DATASET CONTENT.

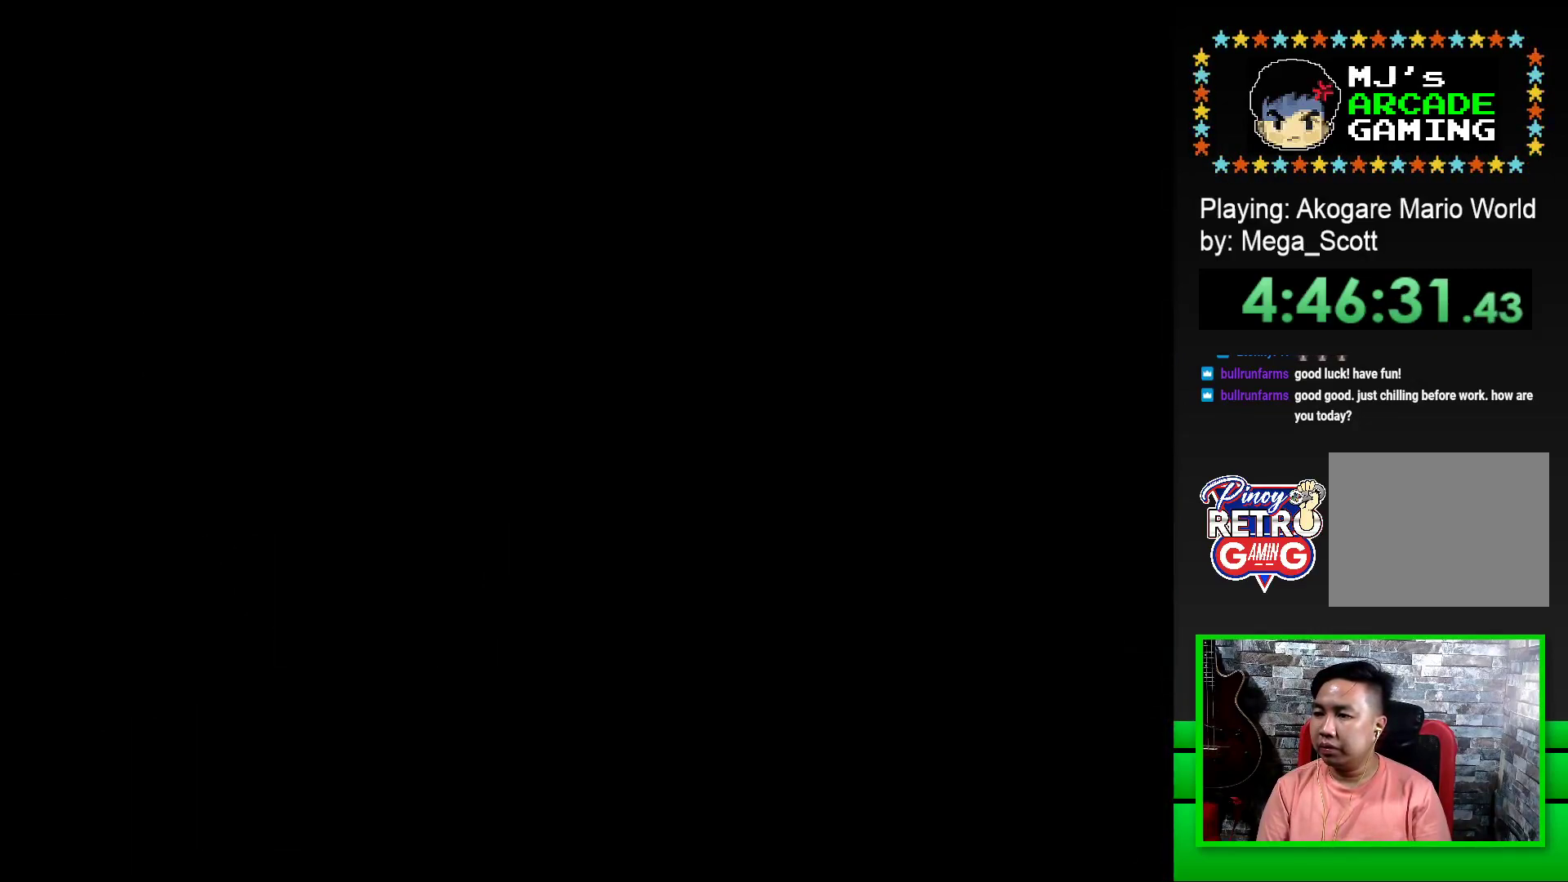
{"buttons": ["SQUARE"], "events": [[17, "DPAD_DOWN", "down"], [33, "DPAD_DOWN", "up"], [33, "DPAD_LEFT", "down"], [33, "DPAD_RIGHT", "up"], [133, "DPAD_LEFT", "up"], [400, "SQUARE", "down"]]}
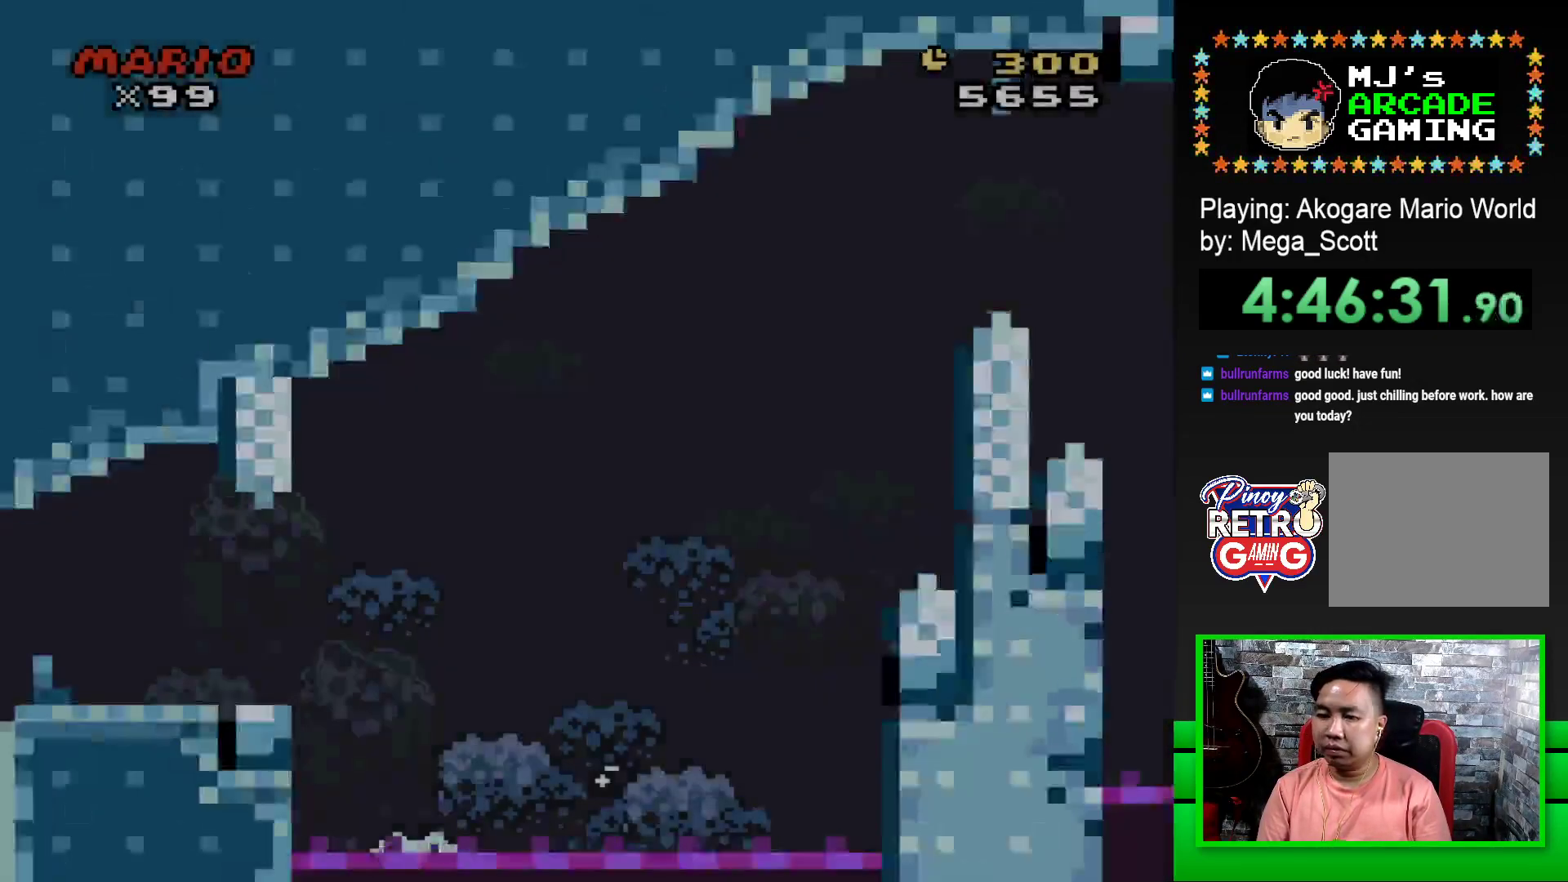
{"buttons": ["SQUARE", "DPAD_RIGHT"], "events": [[150, "DPAD_RIGHT", "down"]]}
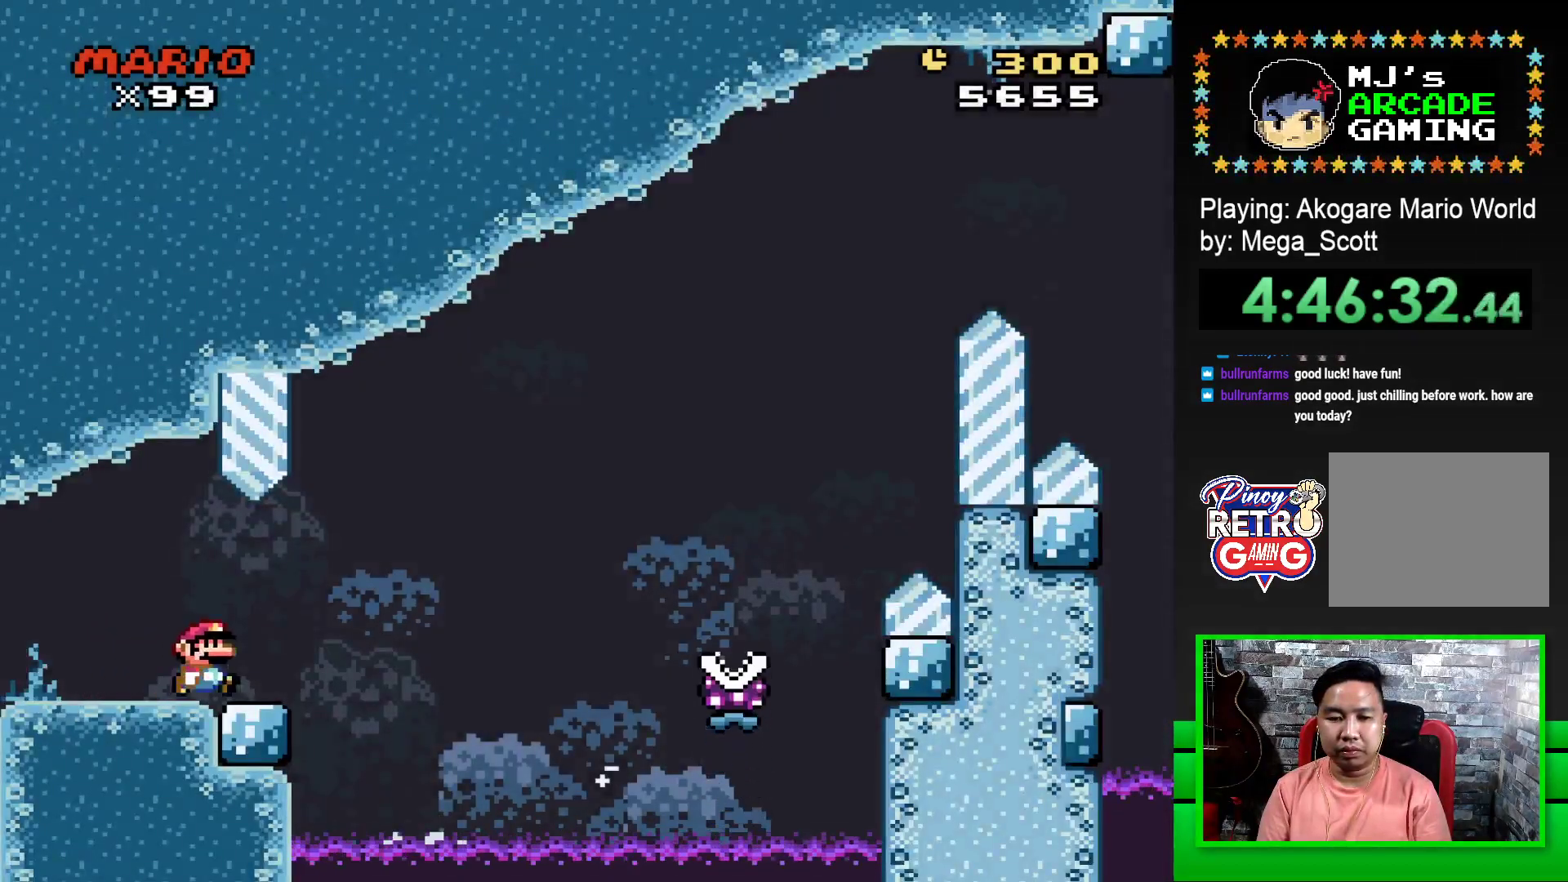
{"buttons": ["SQUARE", "R1", "DPAD_RIGHT"], "events": [[117, "R1", "down"]]}
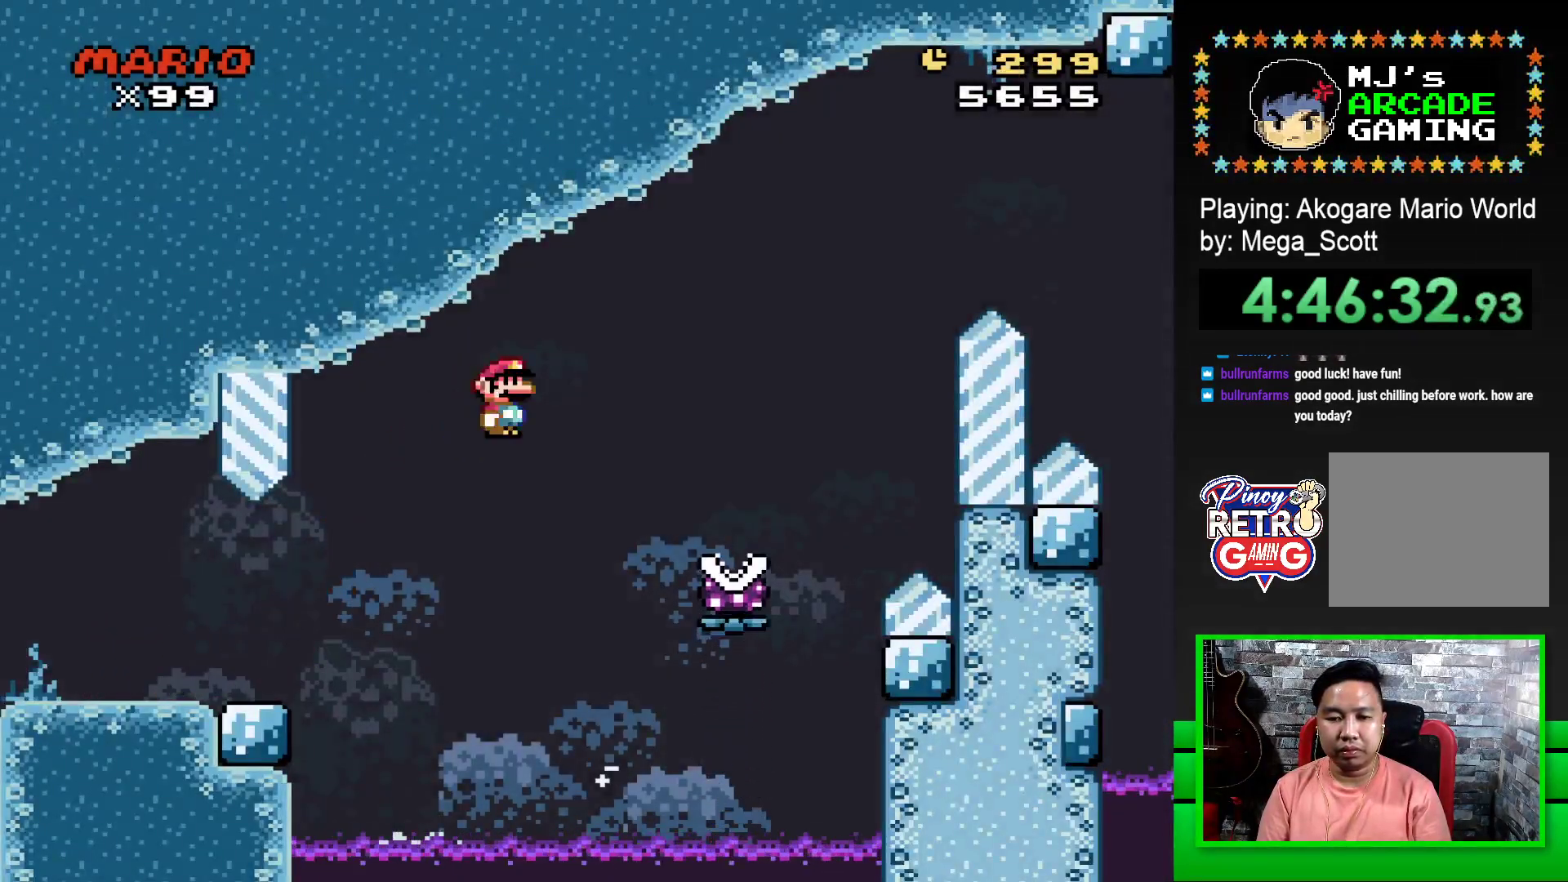
{"buttons": ["SQUARE", "R1", "DPAD_RIGHT"], "events": []}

GOAL OF THE EXERCISE.
Copy out the full material exactly. Pictures should not appear in it.

YOUR RESPONSE.
{"buttons": ["SQUARE"], "events": [[17, "DPAD_DOWN", "down"], [33, "DPAD_DOWN", "up"], [33, "DPAD_LEFT", "down"], [33, "DPAD_RIGHT", "up"], [133, "DPAD_LEFT", "up"], [400, "SQUARE", "down"]]}
{"buttons": ["SQUARE", "DPAD_RIGHT"], "events": [[150, "DPAD_RIGHT", "down"]]}
{"buttons": ["SQUARE", "R1", "DPAD_RIGHT"], "events": [[117, "R1", "down"]]}
{"buttons": ["SQUARE", "R1", "DPAD_RIGHT"], "events": []}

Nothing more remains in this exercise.